Les expérimentations plastiques mais purement liées au médium sont présentes quand Patrick Dolique scénographie les objets pour sa série Chop Suey ou que Tom Drahos fait pareil à l’époque avec les objets et les figurines bricolées. Une pratique similaire aboutit à des compositions tendant vers l’abstraction, on découvre ainsi les expérimentations des natures mortes d’Allan Chasanoff aux titres seulement numériques. La logique d’enregistrement purement photo est aussi présente avec l’exploit technique entre peinture et cinéma des Happy Days d’Alain Fleischer.

Les femmes sont bien représentées grâce on l’a déjà signalé à l’immense Helen Levitt, à Anne-Marie Filaire ou à Françoise Gimenez mais aussi du fait de la composition en nature morte à l’humour très noir de Shadi Ghadirian.On retrouve avec plaisir l’approche plus documentaire d’Edith Rous pour sa série Les Dépossédés.

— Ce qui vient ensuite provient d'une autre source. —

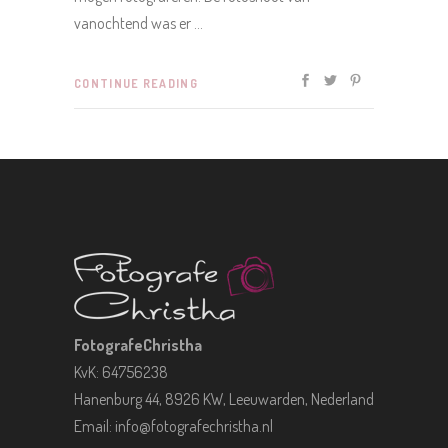
vanochtend was er
CONTINUE READING
FotografeChristha
KvK: 64756238
Hanenburg 44, 8926 KW, Leeuwarden, Nederland
Email:
info@fotografechristha.nl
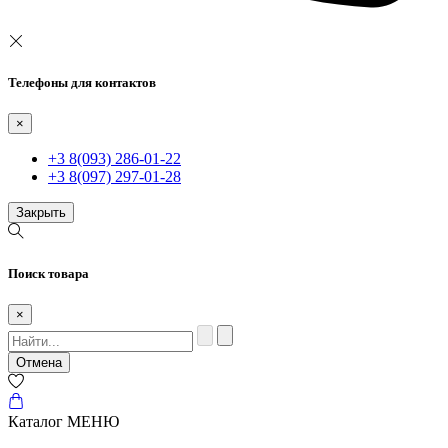
Телефоны для контактов
×
+3 8(093) 286-01-22
+3 8(097) 297-01-28
Закрыть
Поиск товара
×
Отмена
Каталог
МЕНЮ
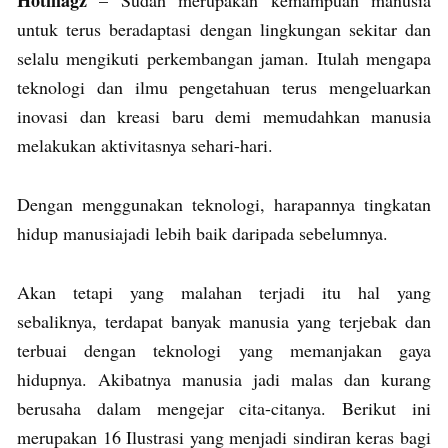
untuk terus beradaptasi dengan lingkungan sekitar dan
selalu mengikuti perkembangan jaman. Itulah mengapa
teknologi dan ilmu pengetahuan terus mengeluarkan
inovasi dan kreasi baru demi memudahkan manusia
melakukan aktivitasnya sehari-hari.
Dengan menggunakan teknologi, harapannya tingkatan
hidup manusiajadi lebih baik daripada sebelumnya.
Akan tetapi yang malahan terjadi itu hal yang
sebaliknya, terdapat banyak manusia yang terjebak dan
terbuai dengan teknologi yang memanjakan gaya
hidupnya. Akibatnya manusia jadi malas dan kurang
berusaha dalam mengejar cita-citanya. Berikut ini
merupakan 16 Ilustrasi yang menjadi sindiran keras bagi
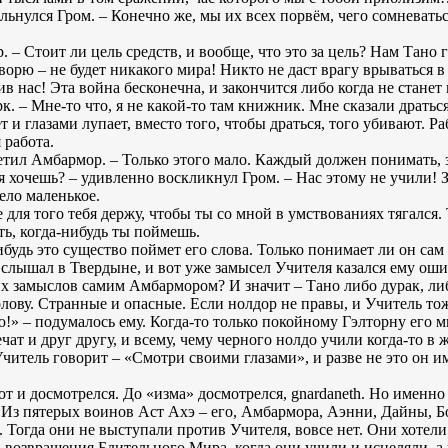
льнулся Гром. – Конечно же, мы их всех порвём, чего сомневатьс
. – Стоит ли цель средств, и вообще, что это за цель? Нам Тано
ворю – не будет никакого мира! Никто не даст врагу врываться в
в нас! Эта война бесконечна, и закончится либо когда не станет 
. – Мне-то что, я не какой-то там книжник. Мне сказали драться 
ет и глазами лупает, вместо того, чтобы драться, того убивают. Раб
 работа.
ветил Амбармор. – Только этого мало. Каждый должен понимать, з
ня хочешь? – удивленно воскликнул Гром. – Нас этому не учили! 
ело маленькое.
е для того тебя держу, чтобы ты со мной в умствованиях тягался.
ть, когда-нибудь ты поймешь.
удь это существо поймет его слова. Только понимает ли он сам
н слышал в Твердыне, и вот уже замысел Учителя казался ему ош
их замыслов самим Амбармором? И значит – Тано либо дурак, ли
лову. Странные и опасные. Если нолдор не правы, и Учитель тоже
ю!» – подумалось ему. Когда-то только покойному Гэлторну его м
чат и друг другу, и всему, чему черного нолдо учили когда-то в 
Учитель говорит – «Смотри своими глазами», и разве не это он и
т и досмотрелся. До «изма» досмотрелся, gnardaneth. Но именно 
. Из пятерых воинов Аст Ахэ – его, Амбармора, Аэнни, Дайны, Б
. Тогда они не выступали против Учителя, вовсе нет. Они хотел
 возвращения Бдительного Мира, когда они учили и исцеляли, а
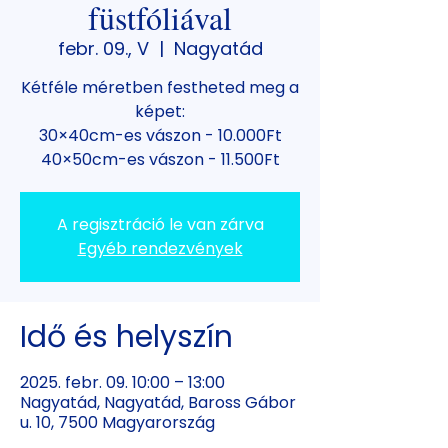
füstfóliával
febr. 09., V
  |  
Nagyatád
Kétféle méretben festheted meg a
képet:
30×40cm-es vászon - 10.000Ft
40×50cm-es vászon - 11.500Ft
A regisztráció le van zárva
Egyéb rendezvények
Idő és helyszín
2025. febr. 09. 10:00 – 13:00
Nagyatád, Nagyatád, Baross Gábor
u. 10, 7500 Magyarország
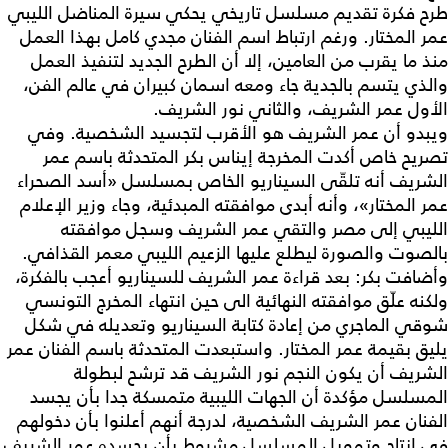
طرح فكرة تقديم مسلسل تاريخي يحكي سيرة المناضل الليبي
عمر المختار. ورغم ارتباط اسم الفنان مجدي كامل بهذا العمل
منذ ما يقرب من العامين، إلا أن الطرح الجديد لتنفيذ العمل
والذي يتسم بالجدية جاء ومعه اسمان كبيران في عالم الفن،
الأول عمر الشريف، والثاني نور الشريف.
ويبدو أن عمر الشريف هو الأقرب لتجسيد الشخصية. وفي
تصريح خاص أكدت المخرجة إيناس بكر المتحدثة باسم عمر
الشريف أنه تلقّى السيناريو الخاص بمسلسل «أسد الصحراء
عمر المختار»، وأنه أبدى موافقته المبدئية، وجاء وزير الإعلام
الليبي إلى مصر والتقي عمر الشريف وسجل موافقته
بالصوت والصورة ليطلع عليها الزعيم الليبي معمر القذافي.
وأضافت بكر: بعد قراءة عمر الشريف للسيناريو أعجب بالفكرة،
ولكنه علّق موافقته النهائية الى حين انتهاء المخرج التونسي
شوقي الماجري من إعادة كتابة السيناريو وتعديله في شكل
يليق بقيمة عمر المختار. واستبعدت المتحدثة باسم الفنان عمر
الشريف أن يكون النجم نور الشريف قد ترشح لبطولة
المسلسل مؤكدة أن الجهات الليبية متمسكة جدا بأن يجسد
الفنان عمر الشريف الشخصية، لدرجة أنهم أعلنوا بأن دخولهم
في إنتاج وتمويل المسلسل مشروط بأن يجسده عمر الشريف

Le recentrage sur les pratiques couleurs se fait à travers des supports et techniques fort différents : le tirage noir et blanc coloré aux crayons de couleur par Marc Le Mené ou Jan Saudek, le transfert de polaroid sur papier à dessin et leur sensualité corporelle que Paolo Gioli réalise, les tirages Fresson au charbon de Bernard Faucon , les cibachromes de Pascal Kern ou Nils Udo, les tirages couleur type C de Stanley Bowman et même des épreuve chromogènes d’après diapositive ou les précieux Dye Transfer de William Eggleston, et les plus récents jet d’encre sur papier baryté.

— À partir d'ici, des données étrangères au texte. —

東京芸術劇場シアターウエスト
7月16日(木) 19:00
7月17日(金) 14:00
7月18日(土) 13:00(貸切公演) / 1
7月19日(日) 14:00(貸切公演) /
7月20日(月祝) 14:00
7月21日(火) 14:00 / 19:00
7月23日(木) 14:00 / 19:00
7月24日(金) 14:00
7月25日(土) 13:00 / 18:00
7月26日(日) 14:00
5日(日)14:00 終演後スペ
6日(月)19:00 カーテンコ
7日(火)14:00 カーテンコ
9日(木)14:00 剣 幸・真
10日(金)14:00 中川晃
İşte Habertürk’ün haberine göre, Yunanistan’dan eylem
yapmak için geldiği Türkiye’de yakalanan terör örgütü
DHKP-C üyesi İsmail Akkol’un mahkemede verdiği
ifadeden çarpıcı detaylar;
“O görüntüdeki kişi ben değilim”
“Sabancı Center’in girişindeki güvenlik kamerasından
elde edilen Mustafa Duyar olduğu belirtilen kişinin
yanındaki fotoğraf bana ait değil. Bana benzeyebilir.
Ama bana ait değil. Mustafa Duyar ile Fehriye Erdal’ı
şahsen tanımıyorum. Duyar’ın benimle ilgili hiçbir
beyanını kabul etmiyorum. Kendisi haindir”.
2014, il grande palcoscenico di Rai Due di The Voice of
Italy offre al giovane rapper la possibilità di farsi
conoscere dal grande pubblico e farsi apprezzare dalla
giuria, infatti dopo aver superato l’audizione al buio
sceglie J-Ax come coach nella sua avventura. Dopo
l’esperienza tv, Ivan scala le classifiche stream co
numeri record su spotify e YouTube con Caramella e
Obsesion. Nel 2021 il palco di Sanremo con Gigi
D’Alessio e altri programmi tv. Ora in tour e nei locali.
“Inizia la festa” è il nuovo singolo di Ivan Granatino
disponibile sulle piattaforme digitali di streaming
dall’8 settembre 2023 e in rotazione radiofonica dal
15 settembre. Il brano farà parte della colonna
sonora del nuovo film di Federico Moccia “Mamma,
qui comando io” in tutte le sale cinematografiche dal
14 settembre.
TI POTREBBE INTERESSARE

L’inscription de toutes ces pratiques dans l’art contemporain peut se manifester aussi par la présence de deux plasticiens tels que Vera Székely ou Felice Varini dont une oeuvre grand format clôt le parcours du visiteur. Ce retour sur oeuvres montre comment ces projets singuliers tiennent la distance et nous questionnent sur les pouvoirs nouveaux de la photographie qui continuent de se développer aujourd’hui.